The first thing the ants did was to open Gaphor to the Greeter window and start a new model with the SysML template.
Abstraction is a way of simplifying complex systems by focusing on only the most important details, while ignoring the rest. It’s a process of reducing complexity by removing unnecessary details and highlighting the key aspects of a system in order to focus on the problem to be solved. It is the key to rigorous analysis of a system.
To understand abstraction, think about a painting. When you look at a painting, you see a representation of something - perhaps a person, a landscape, or an object. The artist has simplified the real world into a set of lines, shapes, and colors that represent the most important details of the subject. In the same way, systems engineers, like our friends the ants, use abstraction to represent complex systems by breaking them down into their essential components and highlighting the most important aspects.
Abstraction levels refer to the different levels of detail at which a system can be represented. These levels are used to break down complex systems into smaller, more manageable parts that can be analyzed and optimized. Said another way, abstraction levels group portions of a design where similar types of questions are answered.

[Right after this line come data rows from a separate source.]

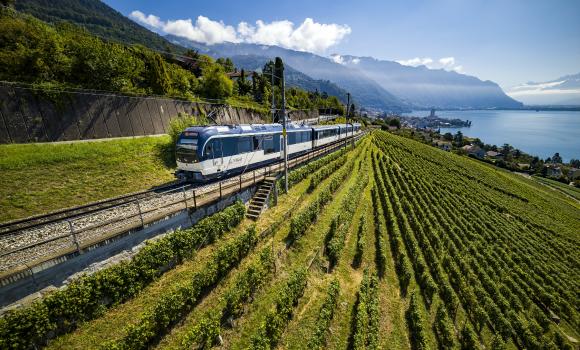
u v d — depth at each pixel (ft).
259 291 47.01
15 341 28.32
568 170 434.71
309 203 79.97
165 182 71.15
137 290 38.65
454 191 153.79
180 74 146.41
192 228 47.78
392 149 235.20
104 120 90.38
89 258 36.17
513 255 90.02
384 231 82.58
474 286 66.39
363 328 44.83
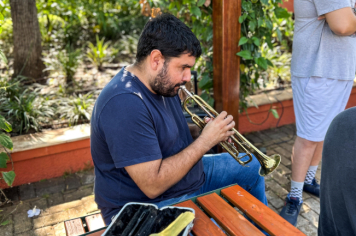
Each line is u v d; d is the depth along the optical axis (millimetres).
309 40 2176
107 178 1607
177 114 1716
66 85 4023
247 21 2836
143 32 1480
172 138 1578
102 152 1544
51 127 3238
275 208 2578
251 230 1326
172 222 1311
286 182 2895
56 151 2939
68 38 5461
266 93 3807
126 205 1429
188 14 3322
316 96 2199
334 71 2143
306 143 2307
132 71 1531
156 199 1614
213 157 1977
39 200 2734
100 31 5945
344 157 1096
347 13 1958
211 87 3041
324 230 1271
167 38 1404
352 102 4051
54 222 2482
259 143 3549
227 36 2645
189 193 1711
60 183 2951
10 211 2609
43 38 5332
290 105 3863
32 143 2861
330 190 1164
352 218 1095
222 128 1565
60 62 4262
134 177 1424
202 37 3059
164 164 1468
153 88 1497
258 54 2936
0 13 3145
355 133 1080
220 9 2592
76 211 2598
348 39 2109
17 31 3957
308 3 2125
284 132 3779
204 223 1363
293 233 1312
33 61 4090
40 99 3510
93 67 4699
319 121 2227
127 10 6242
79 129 3131
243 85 3229
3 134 2393
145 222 1337
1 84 3496
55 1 5152
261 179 1940
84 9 5805
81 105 3434
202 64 3443
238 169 1932
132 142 1389
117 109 1395
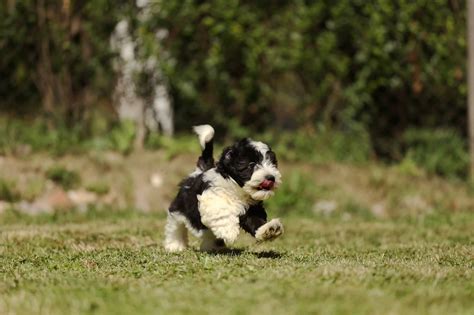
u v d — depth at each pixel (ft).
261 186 24.75
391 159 55.26
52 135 51.01
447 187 52.01
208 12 51.34
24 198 45.98
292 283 20.70
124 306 18.65
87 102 52.42
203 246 28.37
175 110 53.26
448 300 19.11
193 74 51.55
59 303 19.29
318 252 29.78
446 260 27.22
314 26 52.24
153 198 47.93
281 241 34.37
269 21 52.11
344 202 49.24
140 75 51.55
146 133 52.11
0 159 48.67
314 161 52.39
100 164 49.47
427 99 54.95
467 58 52.80
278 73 52.65
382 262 25.66
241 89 52.24
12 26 51.03
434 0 53.16
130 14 50.80
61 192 46.85
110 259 26.48
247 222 25.75
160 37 51.39
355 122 53.42
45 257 27.61
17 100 52.47
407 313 17.79
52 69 52.01
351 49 52.95
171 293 19.83
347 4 51.93
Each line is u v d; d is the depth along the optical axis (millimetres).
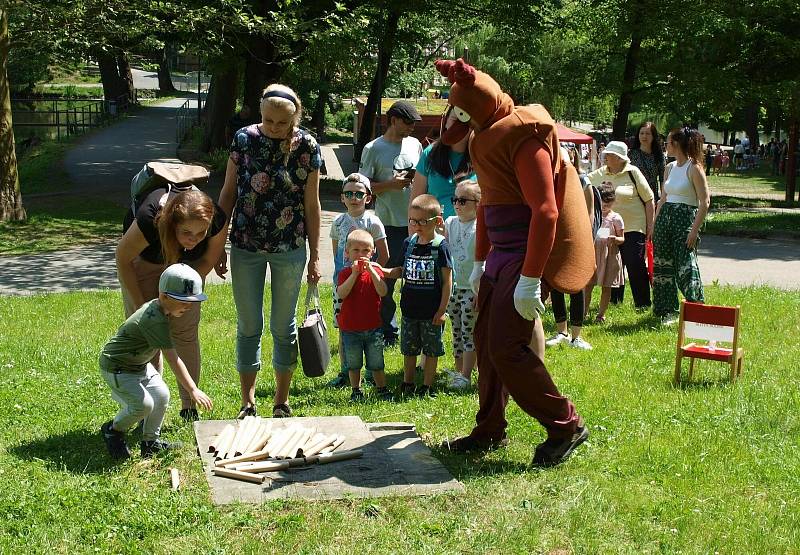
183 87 77938
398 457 5105
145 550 3947
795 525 4309
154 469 4945
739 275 14203
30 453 5203
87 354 8109
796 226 20562
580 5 30109
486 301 5227
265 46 25078
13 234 18094
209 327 9734
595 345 8578
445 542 4043
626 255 10242
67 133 42531
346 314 6805
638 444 5410
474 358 7004
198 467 4918
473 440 5363
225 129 34219
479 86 4902
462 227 7012
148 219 5293
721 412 6113
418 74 42219
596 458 5176
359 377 6879
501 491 4637
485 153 4961
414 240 6895
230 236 6066
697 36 26391
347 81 48500
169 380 7238
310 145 5957
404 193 8711
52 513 4258
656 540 4121
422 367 7812
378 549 3951
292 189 5969
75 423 5879
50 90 64500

There are typically three levels of abstraction in systems engineering and these are the three levels used in the SysML template:
Concept Level: Sometimes also called Conceptual Level. Defines the problem being solved. This is the highest level of abstraction, where the system is described in terms of its overall purpose, goals, and functions. At this level, the focus is on understanding the system’s requirements and how it will interact with other systems.
Logical Level: Defines a technology-agnostic solution. This is the middle level of abstraction, where the system is described in terms of its structure and behavior. At this level, the focus is on how the system components are organized and how they interact with each other.
Technology Level: Sometimes also called Physical level. Defines the detailed technical solution. This is the lowest level of abstraction, where the system is described in terms of its components and their properties. At this level, the focus is on the details of the system’s implementation.
Each level of abstraction provides a different perspective on the system, and each level is important for different aspects of system design and analysis. For example, the conceptual level is important for understanding the overall goals and requirements of the system, while the physical level is important for understanding how the system will be built and how it will interact with the environment.
There is a fourth abstraction level called the Implementation Level that isn’t modeled, which is the concrete built system.
In the upper left hand corner of Gaphor, the Model Browser shows the three top level packages, dividing up the model in to these three abstraction levels.
There are four pillars of SysML which help classify the types of diagrams based on what they represent:
Behavior: The functionality of a system
Structure: How a system is formed using parts and connections
Requirements: Written statements that constrain the system
Parametrics: Enforces mathematical rules across values in the system
If you want to learn more about these four pillars, there is a 30-minute video by Rick Steiner called The Four Pillars of SysML.
Since Parametrics Diagrams are one of the least used diagram types in SysML, we are going to only focus on the first three. The power of SysML comes in being able to make relationships between these three pillars. For example, by allocating behavior like an activity to an element of the structure like a block.
If you expand the top-level Abstraction Level packages in the Model Browser, each one contains three more packages, one for each pillar. It is in these packages that we will start to build up the design for the espresso machine.